EXCERPTED PASSAGE:
====

Apple Inc. has hit roadblocks in making major changes that would connect its Watch to cellular networks and make it less dependent on the iPhone, according to people with knowledge of the matter. The company still plans to announce new watch models this fall boasting improvements to health tracking.
The updated versions will also be able to integrate GPS-based location tracking, according to the people, who asked not to be identified because the plans aren’t public. An Apple spokeswoman declined to comment.
The use of present tense in the headline (“hits roadblocks”) instead of past tense (“hit roadblocks”), and “has hit” in the lede makes it sound like these are recent issues. If Apple ever had any hopes of putting cellular networking in the second generation Apple Watch and shipping it this year, those hopes were dashed months ago, if not last year. Hardware has long, long lead times. The lead time for new iPhone hardware is over a year long. I doubt Apple Watch is much shorter. Once the design is set, it takes many months to get the supply chain set up to produce the actual devices in volume.

====

[Saved data entries]
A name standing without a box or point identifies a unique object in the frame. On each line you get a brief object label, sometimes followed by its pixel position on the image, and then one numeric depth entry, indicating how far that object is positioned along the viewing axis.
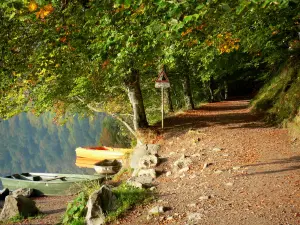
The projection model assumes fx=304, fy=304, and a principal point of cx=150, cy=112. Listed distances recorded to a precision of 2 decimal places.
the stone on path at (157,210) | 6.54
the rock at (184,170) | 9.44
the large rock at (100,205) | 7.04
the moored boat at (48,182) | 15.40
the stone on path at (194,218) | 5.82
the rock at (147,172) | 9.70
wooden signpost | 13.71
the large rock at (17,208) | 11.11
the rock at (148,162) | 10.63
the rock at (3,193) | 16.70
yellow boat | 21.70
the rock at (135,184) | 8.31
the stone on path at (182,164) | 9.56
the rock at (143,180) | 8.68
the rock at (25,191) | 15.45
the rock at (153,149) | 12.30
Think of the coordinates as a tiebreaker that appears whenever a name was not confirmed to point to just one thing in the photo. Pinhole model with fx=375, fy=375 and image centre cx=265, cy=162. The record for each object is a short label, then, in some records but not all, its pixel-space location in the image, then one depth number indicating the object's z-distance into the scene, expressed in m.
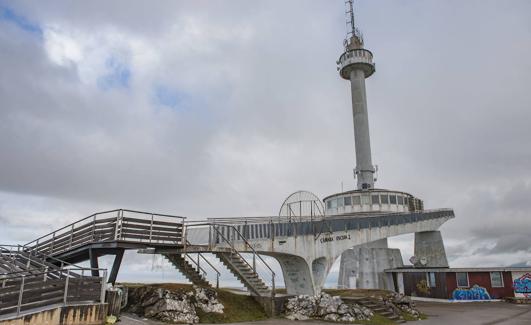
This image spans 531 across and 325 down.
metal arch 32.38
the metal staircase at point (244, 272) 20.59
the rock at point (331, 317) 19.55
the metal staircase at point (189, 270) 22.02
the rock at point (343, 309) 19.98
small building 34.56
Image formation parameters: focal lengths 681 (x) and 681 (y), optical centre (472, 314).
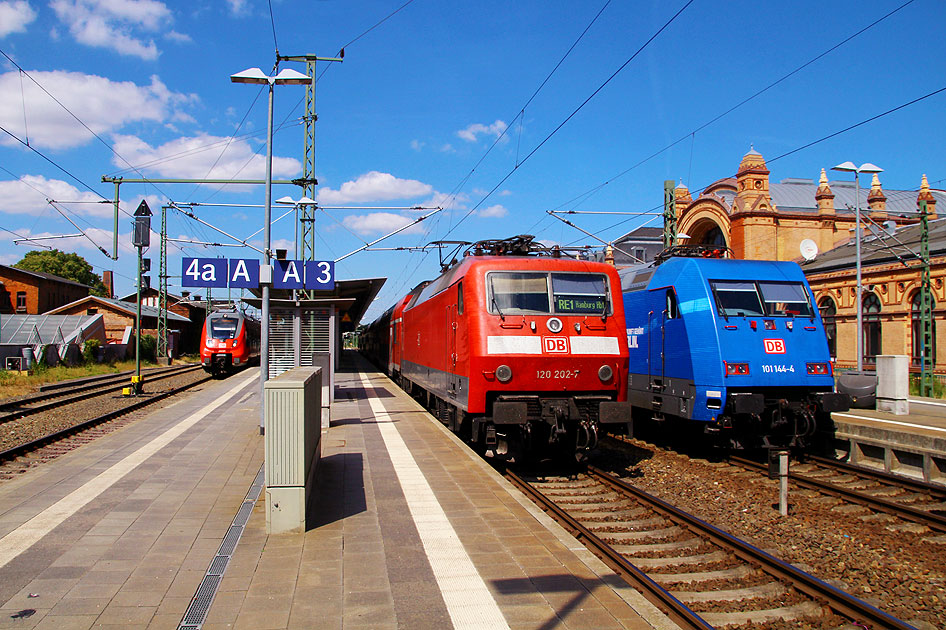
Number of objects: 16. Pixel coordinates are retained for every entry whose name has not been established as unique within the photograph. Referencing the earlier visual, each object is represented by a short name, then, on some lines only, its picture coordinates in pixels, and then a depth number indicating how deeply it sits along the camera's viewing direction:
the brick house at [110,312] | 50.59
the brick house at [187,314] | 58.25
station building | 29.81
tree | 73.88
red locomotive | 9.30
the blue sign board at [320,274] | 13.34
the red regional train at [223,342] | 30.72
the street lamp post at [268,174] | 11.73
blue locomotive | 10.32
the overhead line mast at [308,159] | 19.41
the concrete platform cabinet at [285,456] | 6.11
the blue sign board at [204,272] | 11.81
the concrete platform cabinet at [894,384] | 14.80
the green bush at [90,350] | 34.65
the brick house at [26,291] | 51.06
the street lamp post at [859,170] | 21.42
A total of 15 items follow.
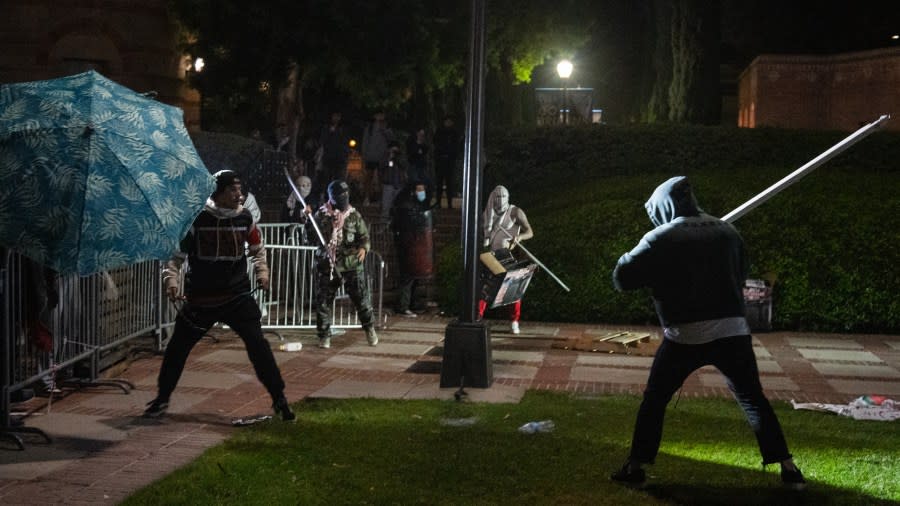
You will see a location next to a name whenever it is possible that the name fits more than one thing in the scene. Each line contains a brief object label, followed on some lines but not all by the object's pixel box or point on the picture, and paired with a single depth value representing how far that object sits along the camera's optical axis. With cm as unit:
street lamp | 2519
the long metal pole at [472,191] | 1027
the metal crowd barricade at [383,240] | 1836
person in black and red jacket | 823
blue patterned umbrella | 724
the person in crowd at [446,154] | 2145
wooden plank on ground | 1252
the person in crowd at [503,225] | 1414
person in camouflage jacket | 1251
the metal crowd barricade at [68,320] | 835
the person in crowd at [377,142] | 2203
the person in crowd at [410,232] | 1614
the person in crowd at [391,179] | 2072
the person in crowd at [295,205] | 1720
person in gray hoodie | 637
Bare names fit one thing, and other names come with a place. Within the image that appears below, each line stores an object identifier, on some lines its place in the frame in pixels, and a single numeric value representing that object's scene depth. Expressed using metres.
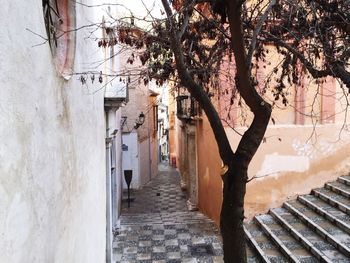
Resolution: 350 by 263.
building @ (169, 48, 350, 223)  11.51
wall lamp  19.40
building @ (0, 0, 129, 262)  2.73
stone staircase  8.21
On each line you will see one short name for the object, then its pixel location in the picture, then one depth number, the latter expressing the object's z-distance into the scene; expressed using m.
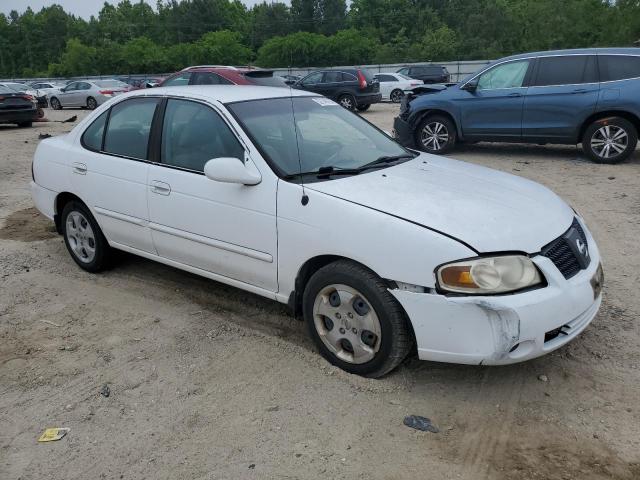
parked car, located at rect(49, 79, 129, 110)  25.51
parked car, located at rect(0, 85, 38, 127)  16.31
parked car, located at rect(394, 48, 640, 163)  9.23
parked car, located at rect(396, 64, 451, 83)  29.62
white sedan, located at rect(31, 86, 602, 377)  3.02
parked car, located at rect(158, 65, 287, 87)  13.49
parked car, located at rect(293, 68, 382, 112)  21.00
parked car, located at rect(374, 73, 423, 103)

====

From the Apple Watch excerpt above, write out the passage between "The use of present" and "devices in volume.", inclusive, word for word.

The use of present tense in the headline (“hits roadblocks”) instead of past tense (“hit roadblocks”), and “has hit” in the lede makes it sound like these are recent issues. If Apple ever had any hopes of putting cellular networking in the second generation Apple Watch and shipping it this year, those hopes were dashed months ago, if not last year. Hardware has long, long lead times. The lead time for new iPhone hardware is over a year long. I doubt Apple Watch is much shorter. Once the design is set, it takes many months to get the supply chain set up to produce the actual devices in volume.